To strengthen the evidence for ColV plasmids in our collection we aligned assemblies to the backbone of pCERC4, an archetypal F2:B1 ColV plasmid isolated from an ST95 E. coli strain from healthy human faecal flora. Briefly, the 126,270 bp pCERC4 backbone was defined by removing resistance regions from the complete pCERC4 sequence (RefSeq: NZ_KU578032.1) as described by Moran and Hall48. Assemblies were aligned against the backbone with ABRicate and outputs concatenated for import into R. We used a custom R script to extract hit ranges for each sequence and represented them as a series of percentage nucleotide identities across 100 bp segments of the plasmid backbone. These percentages were then visualised against a schematic backbone of pCERC4, generated with SnapGene 5.2 (GSL Biotech), as a heatmap in ggtree.

Enterobase ColV analysis

To compare ColV carriage across E. coli STs we filtered the Enterobase Escherichia/Shigella database for strains deposited prior to January 12, 2020. To be included in the study, strains were required to have metadata relating to their source, geographical and temporal origins. Serotypes, Achtman MLST and fimH alleles were also downloaded from Enterobase. Sources were curated in R as well as manually in Excel in order to reduce the heterogenous Enterobase metadata into six categories: Bovine, Porcine, Poultry, ExPEC, Human Other and Companion Animal. Following removal of Shigella sp., 35,254 genomic assemblies were then downloaded from Enterobase using a third-party custom script available at https://github.com/C-Connor/EnterobaseGenomeAssemblyDownload. Genomes less than 4.5 Mbp or greater than 6.5 Mbp were excluded. ABRicate 0.9.8 was used to screen for ColV related genes and the Liu criteria was applied to infer ColV carriage as described above. Metadata, accession numbers and additional information on the cohort of strains under analysis are available in Supplementary Data 4.

Statistics

All statistical analysis were performed in R 4.0.5 and scripts are available as described in ‘Code availability’ below. The Kruskal-Wallis test was used to determine whether the mean of total ARGs or VAGs per sequence was different based on BAP group membership and between ColV+/− status. Pairwise Wilcoxon test with Benjamini–Hochberg p-value correction for multiple testing was then used to calculate the significance of the pairwise differences between BAP groups. Two-sided Wilcoxon rank-sum test was used to calculate the significance of the difference between ColV+ and ColV− sequences.

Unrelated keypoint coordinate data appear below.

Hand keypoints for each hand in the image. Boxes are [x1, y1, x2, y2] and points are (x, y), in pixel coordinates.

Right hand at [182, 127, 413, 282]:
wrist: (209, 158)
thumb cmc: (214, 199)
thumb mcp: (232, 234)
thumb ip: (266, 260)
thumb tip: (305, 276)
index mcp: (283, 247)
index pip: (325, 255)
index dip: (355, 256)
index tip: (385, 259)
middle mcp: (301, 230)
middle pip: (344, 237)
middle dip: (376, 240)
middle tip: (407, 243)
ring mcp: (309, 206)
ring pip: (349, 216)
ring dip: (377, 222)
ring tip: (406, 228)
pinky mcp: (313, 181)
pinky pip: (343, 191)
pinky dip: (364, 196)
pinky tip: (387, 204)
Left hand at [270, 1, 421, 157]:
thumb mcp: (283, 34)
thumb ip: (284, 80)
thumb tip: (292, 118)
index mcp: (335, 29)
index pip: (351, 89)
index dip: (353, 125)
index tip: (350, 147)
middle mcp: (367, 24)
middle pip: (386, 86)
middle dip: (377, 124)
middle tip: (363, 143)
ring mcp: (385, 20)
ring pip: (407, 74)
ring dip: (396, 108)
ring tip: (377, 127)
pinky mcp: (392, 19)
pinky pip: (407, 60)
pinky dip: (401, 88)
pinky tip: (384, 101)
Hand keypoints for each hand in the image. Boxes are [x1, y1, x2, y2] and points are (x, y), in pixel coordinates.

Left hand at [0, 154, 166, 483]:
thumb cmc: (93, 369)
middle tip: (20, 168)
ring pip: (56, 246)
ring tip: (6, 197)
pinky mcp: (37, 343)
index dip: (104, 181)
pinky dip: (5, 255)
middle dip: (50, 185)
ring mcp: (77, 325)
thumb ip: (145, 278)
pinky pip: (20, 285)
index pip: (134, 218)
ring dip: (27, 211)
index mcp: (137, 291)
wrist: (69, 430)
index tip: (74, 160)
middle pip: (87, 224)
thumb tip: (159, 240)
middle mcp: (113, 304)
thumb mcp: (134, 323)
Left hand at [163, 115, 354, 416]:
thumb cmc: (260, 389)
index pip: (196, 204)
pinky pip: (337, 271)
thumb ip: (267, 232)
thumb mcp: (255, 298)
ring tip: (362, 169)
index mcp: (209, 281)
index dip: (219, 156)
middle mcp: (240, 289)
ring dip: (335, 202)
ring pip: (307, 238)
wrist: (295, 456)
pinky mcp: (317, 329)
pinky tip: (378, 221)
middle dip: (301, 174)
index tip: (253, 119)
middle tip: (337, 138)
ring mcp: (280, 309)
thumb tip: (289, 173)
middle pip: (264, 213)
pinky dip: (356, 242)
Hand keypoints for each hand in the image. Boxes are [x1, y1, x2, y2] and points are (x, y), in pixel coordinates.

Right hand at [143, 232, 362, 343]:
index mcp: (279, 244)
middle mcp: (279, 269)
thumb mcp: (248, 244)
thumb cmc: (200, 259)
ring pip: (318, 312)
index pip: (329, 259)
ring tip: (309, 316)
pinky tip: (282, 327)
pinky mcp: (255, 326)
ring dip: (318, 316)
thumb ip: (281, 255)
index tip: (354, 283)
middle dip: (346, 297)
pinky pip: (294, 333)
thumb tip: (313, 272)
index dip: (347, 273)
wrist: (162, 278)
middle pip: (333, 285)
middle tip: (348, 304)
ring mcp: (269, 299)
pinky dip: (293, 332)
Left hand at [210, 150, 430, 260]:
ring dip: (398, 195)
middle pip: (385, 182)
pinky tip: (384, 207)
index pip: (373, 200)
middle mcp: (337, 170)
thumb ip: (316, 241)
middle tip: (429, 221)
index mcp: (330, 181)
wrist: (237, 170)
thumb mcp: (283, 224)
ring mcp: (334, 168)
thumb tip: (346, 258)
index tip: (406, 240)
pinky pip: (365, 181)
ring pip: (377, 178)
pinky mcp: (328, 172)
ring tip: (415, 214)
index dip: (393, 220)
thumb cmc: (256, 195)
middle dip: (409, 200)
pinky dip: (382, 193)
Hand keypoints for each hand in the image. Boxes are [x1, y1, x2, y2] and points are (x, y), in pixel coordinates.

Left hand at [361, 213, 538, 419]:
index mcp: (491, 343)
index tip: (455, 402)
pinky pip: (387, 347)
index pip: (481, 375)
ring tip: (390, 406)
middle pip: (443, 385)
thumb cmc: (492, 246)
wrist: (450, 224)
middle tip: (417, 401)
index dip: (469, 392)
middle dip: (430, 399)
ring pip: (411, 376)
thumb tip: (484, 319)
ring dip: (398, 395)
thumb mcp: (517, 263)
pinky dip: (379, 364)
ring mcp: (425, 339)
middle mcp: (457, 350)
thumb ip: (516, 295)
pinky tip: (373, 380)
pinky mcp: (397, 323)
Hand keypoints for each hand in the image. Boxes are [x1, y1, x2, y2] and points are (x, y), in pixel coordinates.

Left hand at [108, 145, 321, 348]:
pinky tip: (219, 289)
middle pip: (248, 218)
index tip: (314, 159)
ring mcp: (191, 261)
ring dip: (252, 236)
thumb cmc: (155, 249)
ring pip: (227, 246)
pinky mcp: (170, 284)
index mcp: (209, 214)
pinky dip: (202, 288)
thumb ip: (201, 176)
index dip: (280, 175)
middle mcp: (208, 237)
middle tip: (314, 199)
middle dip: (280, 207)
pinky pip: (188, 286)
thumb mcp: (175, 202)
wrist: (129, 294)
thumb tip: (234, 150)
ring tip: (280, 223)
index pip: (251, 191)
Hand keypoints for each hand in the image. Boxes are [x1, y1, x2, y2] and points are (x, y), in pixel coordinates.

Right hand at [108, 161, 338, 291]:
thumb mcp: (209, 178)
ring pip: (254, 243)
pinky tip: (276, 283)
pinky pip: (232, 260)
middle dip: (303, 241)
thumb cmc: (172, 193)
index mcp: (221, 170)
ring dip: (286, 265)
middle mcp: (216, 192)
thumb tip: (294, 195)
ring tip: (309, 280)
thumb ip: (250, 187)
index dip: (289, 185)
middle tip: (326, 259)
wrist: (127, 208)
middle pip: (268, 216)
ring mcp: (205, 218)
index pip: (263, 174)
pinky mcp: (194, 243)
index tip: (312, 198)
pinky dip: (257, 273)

Data processing and visualisation

All processing, analyses and data visualisation were performed in RStudio 1.4.1106 with R 4.0.5 and can be reproduced with the scripts linked in ‘Code availability’. Some manual editing of figures for consistency of presentation was performed in Microsoft PowerPoint.

Reporting summary

Further information on research design is available in the Nature Research Reporting Summary linked to this article.